É vedado ao detetive divulgar os meios e os resultados da coleta de dados e informações a que tiver acesso no exercício da profissão, salvo em defesa própria (artigo 10, III).

E é seu dever profissional preservar o sigilo das fontes de informação (artigo 11, I). Obviamente esse segredo não pode impedir o fornecimento de documentos e indicação de pessoas e coisas pelo detetive ao delegado, se autorizado a colaborar com a investigação criminal.

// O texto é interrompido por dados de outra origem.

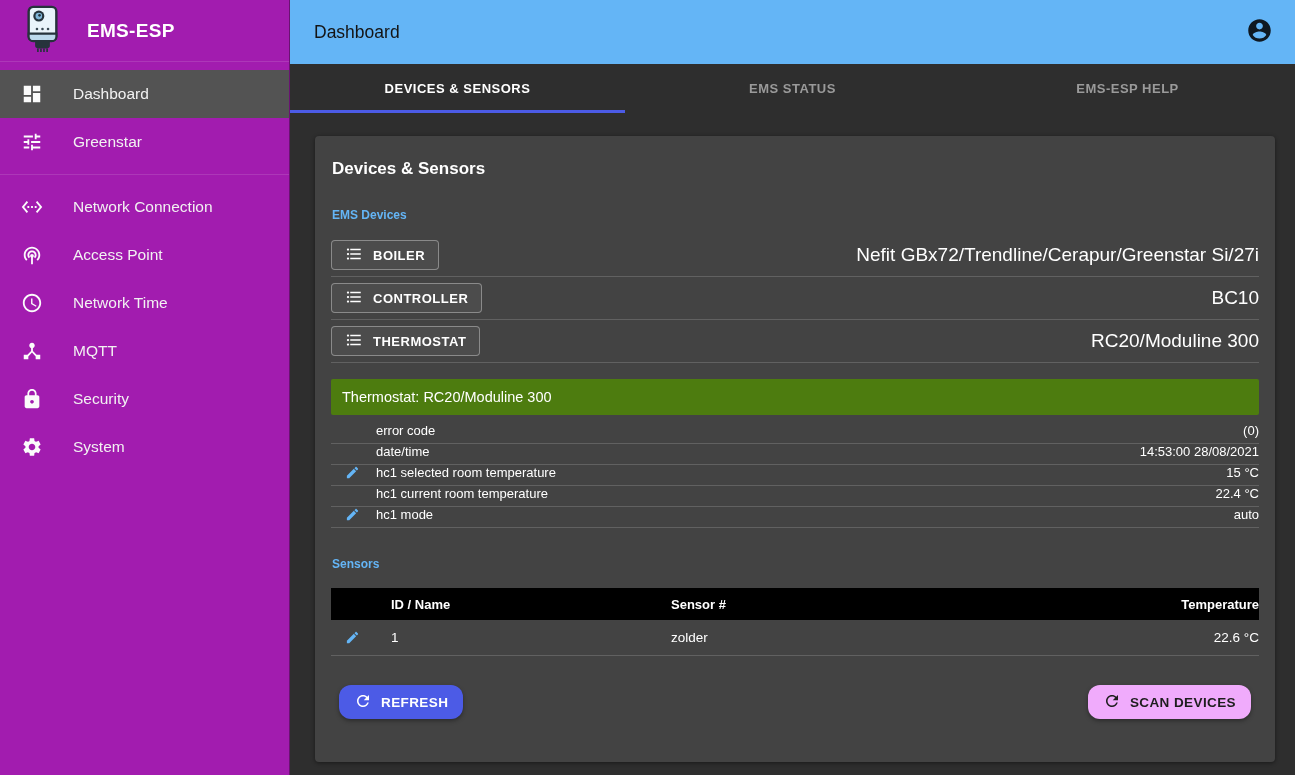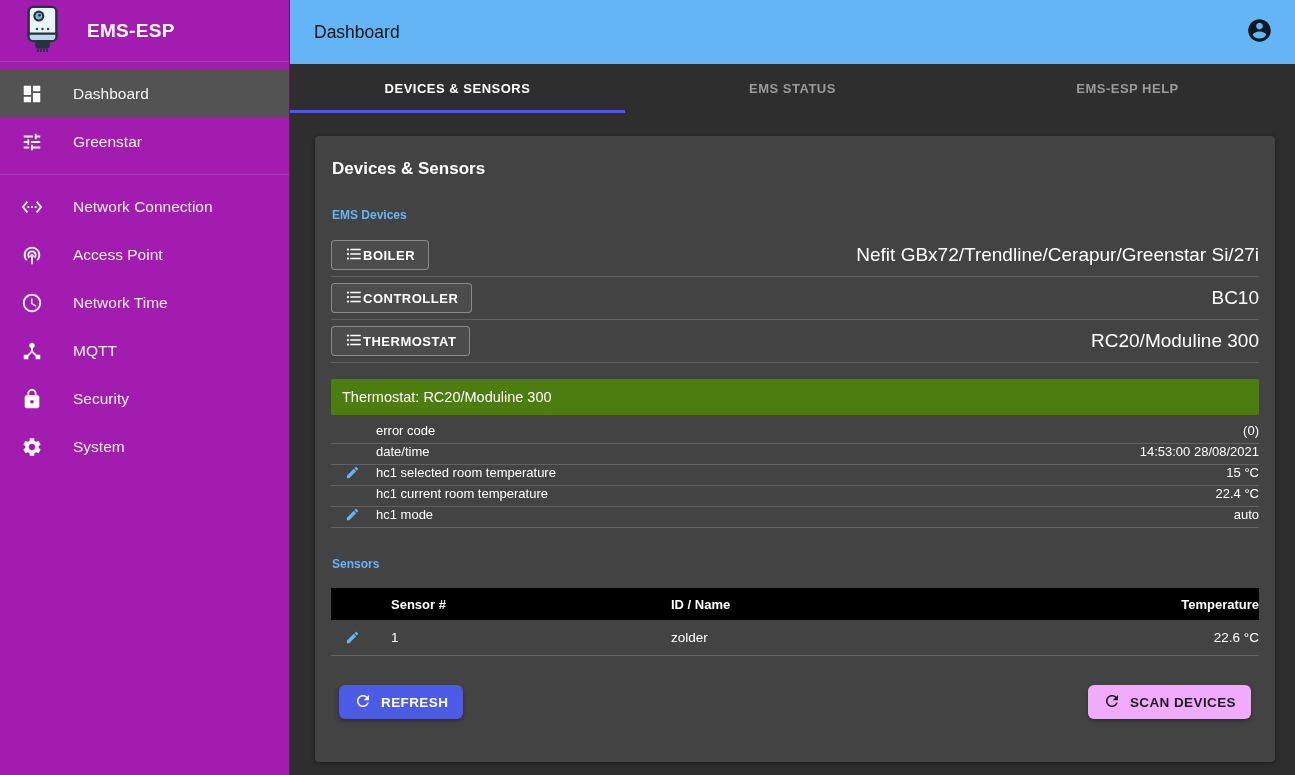--- a/index.html
+++ b/index.html
@@ -47,7 +47,7 @@
   .device-row { display:flex; align-items:center; justify-content:space-between; height:43px;
                 border-bottom:1px solid rgba(255,255,255,0.16); margin-top:0; }
   .device-list { margin-top:12px; }
-  .device-btn { display:inline-flex; align-items:center; gap:0; height:30px; padding:0 13px;
+  .device-btn { display:inline-flex; align-items:center; gap:10px; height:30px; padding:0 13px;
                 background:rgba(255,255,255,0.05); border:1px solid rgba(255,255,255,0.35);
                 border-radius:4px; color:#fff; font-family:inherit; font-size:13px; font-weight:700;
                 letter-spacing:.5px; cursor:pointer; }

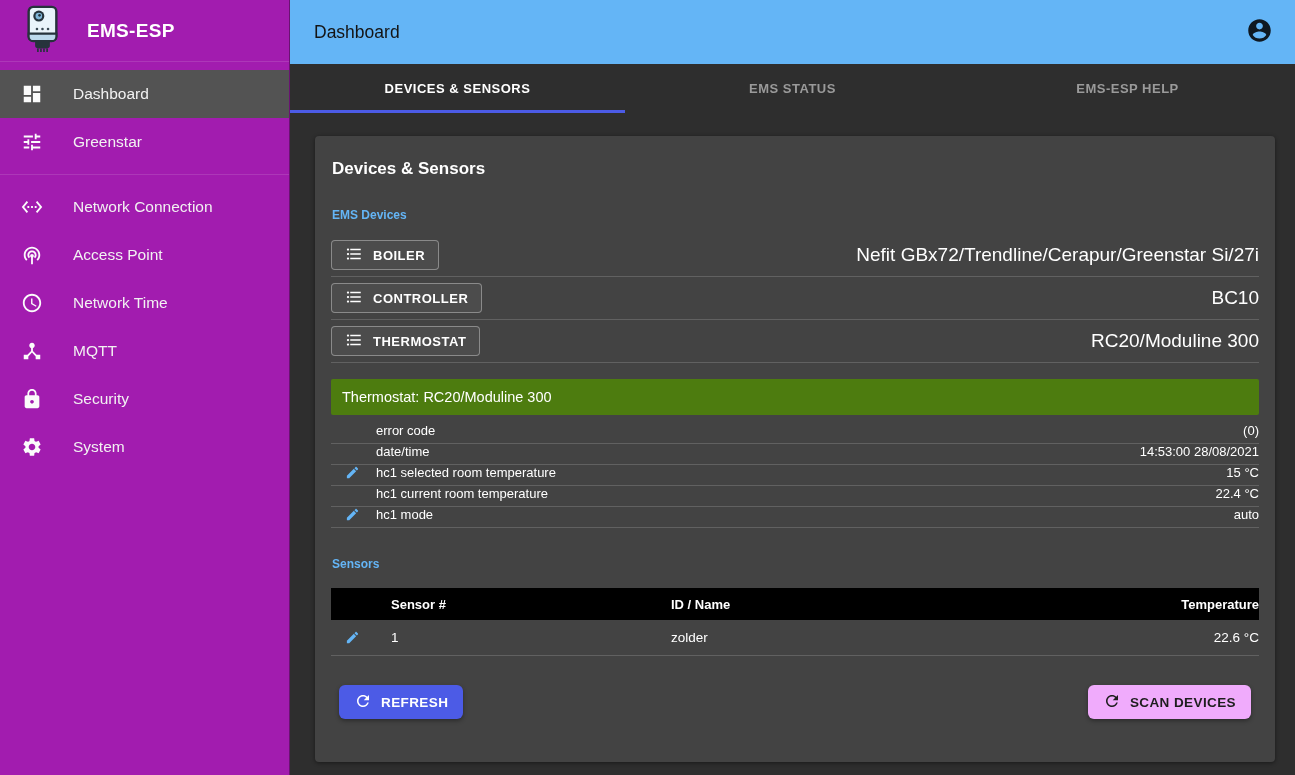--- a/index.html
+++ b/index.html
@@ -281,8 +281,8 @@
     <div class="sensor-table">
       <div class="table-header">
         <span></span>
+        <span>ID / Name</span>
         <span>Sensor #</span>
-        <span>ID / Name</span>
         <span class="cell-right">Temperature</span>
       </div>
       <div class="table-row">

É crível concluir que a lei não promoveu alargamento na utilização da investigação criminal privada (e sua espécie investigação criminal defensiva)7, ao contrário do que ocorreria com aprovação do novo Có-digo de Processo Penal (Projeto de Lei 156/09, artigo 13), que faculta ao investigado entrevistar pessoas. Na atual sistemática, a vítima ou suspeito não pode produzir a prova com imperatividade.

Para que a informação obtida pelo particular se revista de idonei-dade a embasar a persecução penal, já que não possui fé pública, deve ser submetida à supervisão estatal, sem a qual não há como assegurar a confiabilidade dos relatos8. Incide a chamada teoria da canalização, segundo a qual o elemento de convicção, para ser considerado válido e aproveitável na persecução criminal, deve obter a chancela estatal, dando verniz de oficialidade. Além disso, a ação instrutória do particular não pode obstruir a investigação policial por meio de inovação artificiosa do estado de lugar, coisa ou pessoa, sob pena de crime (artigo 347 do CP).

7. MACHADO, André Augusto Mendes. Investigação criminal defensiva. São Paulo: Revista dos Tribunais, 2010.

8. STF, AP 912, rel. min. Luiz Fux, DJ 14/2/2017.